Coordination, leader election, and mutual exclusion

Classical distributed coordination problems and their solutions. Apache ZooKeeper is presented as a reliable distributed coordination service used for configuration, synchronization, and group membership. Leader election and distributed locks are worked examples.

Consistency, replication, and the CAP theorem

Consistency models from strong / linearizable to eventual; primary-backup and quorum-based replication; the CAP trade-off between consistency, availability, and partition tolerance. Van Steen and Tanenbaum chapters 7-8 are the reference.

Consistent hashing and distributed hash tables

Chord / Dynamo-style partitioning, key lookup, and how DHTs allow peer-to-peer systems to scale.
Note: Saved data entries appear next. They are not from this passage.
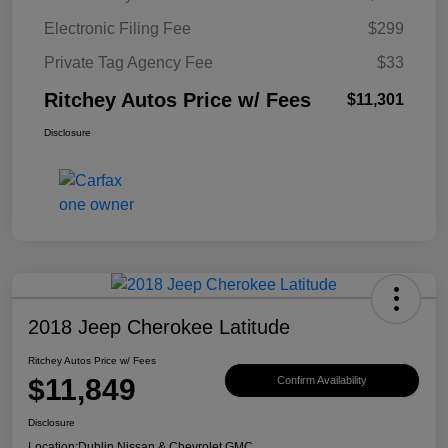
Electronic Filing Fee
$299
Private Tag Agency Fee
$33
Ritchey Autos Price w/ Fees
$11,301
Disclosure
2018 Jeep Cherokee Latitude
Ritchey Autos Price w/ Fees
$11,849
Confirm Availability
Disclosure
Location:
Dublin Nissan & Chevrolet GMC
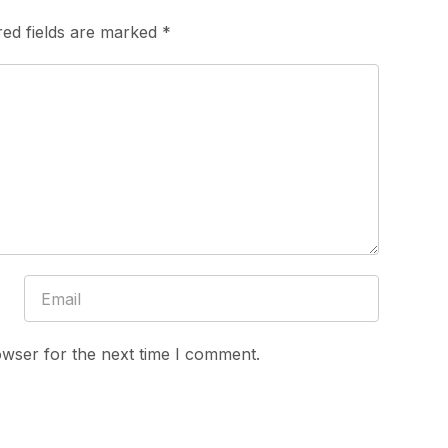
red fields are marked
*
owser for the next time I comment.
Connects back to replication and membership.

Commit protocols, fault tolerance, and Kafka

Two-phase and three-phase commit; checkpointing and fault recovery. Apache Kafka is used as the streaming / log-based messaging system that underlies many modern fault-tolerant pipelines.

Consensus: Paxos and Raft

Distributed agreement and state-machine replication. Both Paxos and Raft are presented, with Raft receiving the more operational treatment. This is where the course meets the theory of distributed systems head-on.

Logical time and event ordering

Lamport’s clocks, vector clocks, and happens-before. Provides the formal vocabulary for reasoning about causality across non-synchronized nodes.

Parallel and distributed deep learning

Closing module on data and model parallelism for neural network training, parameter servers, and all-reduce-style synchronization. Not covered in CS 454/654 and a signature ECE addition.